IT용어위키

Confusion Matrix is a tool used in data science and machine learning to evaluate the performance of a classification model. It provides a tabular summary of the model's predictions against the actual values, breaking down the number of correct and incorrect predictions for each class.

Structure

The confusion matrix is typically a 2x2 table for binary classification, with the following layout:

True Positives (TP): Correctly predicted positive instances
False Positives (FP): Incorrectly predicted positive instances (actual class is negative)
True Negatives (TN): Correctly predicted negative instances
False Negatives (FN): Incorrectly predicted negative instances (actual class is positive)

Example

Consider a model that classifies emails as spam or not spam:

Actual	Predicted
Actual	Positive (Spam)	Negative (Not Spam)
Positive (Spam)	True Positives (TP)	False Negatives (FN)
Negative (Not Spam)	False Positives (FP)	True Negatives (TN)

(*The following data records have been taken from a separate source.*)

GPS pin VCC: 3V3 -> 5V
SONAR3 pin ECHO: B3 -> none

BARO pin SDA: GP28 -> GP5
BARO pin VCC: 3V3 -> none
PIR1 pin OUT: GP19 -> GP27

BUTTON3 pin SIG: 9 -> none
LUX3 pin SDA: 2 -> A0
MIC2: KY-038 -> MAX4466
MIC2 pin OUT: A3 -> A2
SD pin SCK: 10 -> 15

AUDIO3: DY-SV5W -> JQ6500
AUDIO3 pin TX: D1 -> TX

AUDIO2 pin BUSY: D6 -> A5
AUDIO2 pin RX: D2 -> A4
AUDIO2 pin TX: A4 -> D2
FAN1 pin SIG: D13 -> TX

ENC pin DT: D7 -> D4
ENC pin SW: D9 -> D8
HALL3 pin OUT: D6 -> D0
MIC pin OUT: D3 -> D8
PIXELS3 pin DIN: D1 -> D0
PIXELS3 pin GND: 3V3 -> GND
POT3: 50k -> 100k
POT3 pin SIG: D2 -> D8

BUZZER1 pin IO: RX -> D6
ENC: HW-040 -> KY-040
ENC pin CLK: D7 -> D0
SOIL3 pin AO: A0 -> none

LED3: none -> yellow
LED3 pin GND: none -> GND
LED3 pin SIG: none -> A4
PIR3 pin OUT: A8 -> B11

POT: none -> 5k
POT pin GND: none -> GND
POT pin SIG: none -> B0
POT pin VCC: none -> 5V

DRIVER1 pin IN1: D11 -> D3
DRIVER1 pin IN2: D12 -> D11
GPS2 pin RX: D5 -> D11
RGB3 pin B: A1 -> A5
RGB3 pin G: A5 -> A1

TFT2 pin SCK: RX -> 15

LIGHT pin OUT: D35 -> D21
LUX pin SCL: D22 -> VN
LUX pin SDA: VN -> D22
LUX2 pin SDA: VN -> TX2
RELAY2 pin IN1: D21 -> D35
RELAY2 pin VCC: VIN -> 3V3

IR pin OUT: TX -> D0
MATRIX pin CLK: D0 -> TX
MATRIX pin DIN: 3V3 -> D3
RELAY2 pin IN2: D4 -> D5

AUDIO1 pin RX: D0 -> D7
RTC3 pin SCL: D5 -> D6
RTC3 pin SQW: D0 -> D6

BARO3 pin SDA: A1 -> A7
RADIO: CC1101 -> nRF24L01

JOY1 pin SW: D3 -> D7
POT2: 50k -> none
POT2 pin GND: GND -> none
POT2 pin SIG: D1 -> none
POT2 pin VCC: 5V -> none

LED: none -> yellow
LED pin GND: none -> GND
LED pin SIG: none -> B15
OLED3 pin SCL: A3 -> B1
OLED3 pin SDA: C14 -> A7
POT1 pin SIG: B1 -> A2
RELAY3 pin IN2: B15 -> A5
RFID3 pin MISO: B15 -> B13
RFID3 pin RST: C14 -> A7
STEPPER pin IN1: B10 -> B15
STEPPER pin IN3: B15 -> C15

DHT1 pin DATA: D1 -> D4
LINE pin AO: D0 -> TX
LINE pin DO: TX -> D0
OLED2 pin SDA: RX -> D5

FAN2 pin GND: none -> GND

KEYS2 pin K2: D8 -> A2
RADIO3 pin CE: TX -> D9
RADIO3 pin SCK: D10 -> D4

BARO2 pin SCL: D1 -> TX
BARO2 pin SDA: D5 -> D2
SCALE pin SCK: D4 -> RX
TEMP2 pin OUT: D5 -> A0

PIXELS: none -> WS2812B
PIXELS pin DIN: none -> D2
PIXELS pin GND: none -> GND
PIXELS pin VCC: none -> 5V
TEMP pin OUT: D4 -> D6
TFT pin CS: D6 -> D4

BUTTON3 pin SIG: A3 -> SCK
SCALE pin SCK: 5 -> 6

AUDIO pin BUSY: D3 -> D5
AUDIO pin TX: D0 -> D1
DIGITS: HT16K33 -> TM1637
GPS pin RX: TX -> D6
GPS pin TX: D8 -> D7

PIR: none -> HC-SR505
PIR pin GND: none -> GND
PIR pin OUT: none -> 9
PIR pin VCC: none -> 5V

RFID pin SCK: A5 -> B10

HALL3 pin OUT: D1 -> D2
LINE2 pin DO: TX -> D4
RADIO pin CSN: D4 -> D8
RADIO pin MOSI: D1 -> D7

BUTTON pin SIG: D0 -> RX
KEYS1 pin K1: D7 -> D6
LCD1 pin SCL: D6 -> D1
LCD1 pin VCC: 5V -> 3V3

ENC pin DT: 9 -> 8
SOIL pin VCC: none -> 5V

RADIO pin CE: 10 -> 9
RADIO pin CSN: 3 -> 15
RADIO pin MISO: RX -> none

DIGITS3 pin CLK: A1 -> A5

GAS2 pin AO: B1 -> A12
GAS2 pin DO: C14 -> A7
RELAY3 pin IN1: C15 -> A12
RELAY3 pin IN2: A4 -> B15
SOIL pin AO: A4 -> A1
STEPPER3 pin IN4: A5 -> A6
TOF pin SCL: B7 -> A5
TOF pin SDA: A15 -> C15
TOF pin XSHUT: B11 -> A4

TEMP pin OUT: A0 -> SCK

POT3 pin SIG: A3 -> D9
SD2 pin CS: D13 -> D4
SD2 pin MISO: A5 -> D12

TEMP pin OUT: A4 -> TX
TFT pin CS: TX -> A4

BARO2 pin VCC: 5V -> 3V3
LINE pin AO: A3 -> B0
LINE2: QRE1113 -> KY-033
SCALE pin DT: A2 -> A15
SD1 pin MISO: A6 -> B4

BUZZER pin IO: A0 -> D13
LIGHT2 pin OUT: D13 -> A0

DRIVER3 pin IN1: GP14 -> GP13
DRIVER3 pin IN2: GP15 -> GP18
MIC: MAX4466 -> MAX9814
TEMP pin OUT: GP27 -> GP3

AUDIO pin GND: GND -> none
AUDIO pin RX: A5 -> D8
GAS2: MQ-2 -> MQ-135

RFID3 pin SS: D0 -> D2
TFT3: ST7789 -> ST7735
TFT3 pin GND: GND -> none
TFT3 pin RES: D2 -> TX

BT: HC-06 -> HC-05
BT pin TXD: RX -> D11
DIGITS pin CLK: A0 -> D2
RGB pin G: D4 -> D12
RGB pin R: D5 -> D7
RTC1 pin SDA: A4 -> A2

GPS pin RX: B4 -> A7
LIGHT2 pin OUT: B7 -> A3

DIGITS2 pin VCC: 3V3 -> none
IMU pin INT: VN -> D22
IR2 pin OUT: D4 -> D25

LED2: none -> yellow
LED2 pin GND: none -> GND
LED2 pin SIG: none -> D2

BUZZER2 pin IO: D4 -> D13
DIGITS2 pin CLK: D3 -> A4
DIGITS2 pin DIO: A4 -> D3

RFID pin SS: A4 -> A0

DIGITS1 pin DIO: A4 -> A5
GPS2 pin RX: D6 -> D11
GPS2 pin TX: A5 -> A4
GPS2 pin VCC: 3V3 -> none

Importance of the Confusion Matrix

The confusion matrix is valuable for understanding the types of errors a model makes and is especially useful when:

The dataset is imbalanced, allowing for insights beyond accuracy alone
There are different costs associated with false positives and false negatives

Metrics Derived from the Confusion Matrix

Several key metrics can be derived from the confusion matrix to evaluate model performance:

Accuracy: (TP + TN) / (TP + TN + FP + FN)
Precision: TP / (TP + FP)
Recall: TP / (TP + FN)
F1 Score: 2 * (Precision * Recall) / (Precision + Recall)

Limitations

The confusion matrix has limitations, such as:

Limited utility in multi-class settings without additional transformations
Can be less informative when class imbalance is extreme, as it may not fully capture the model’s bias toward one class

Conclusion

The confusion matrix provides a comprehensive view of classification model performance, particularly in binary classification. It enables practitioners to examine each type of error and decide on the best metrics to focus on based on the use case.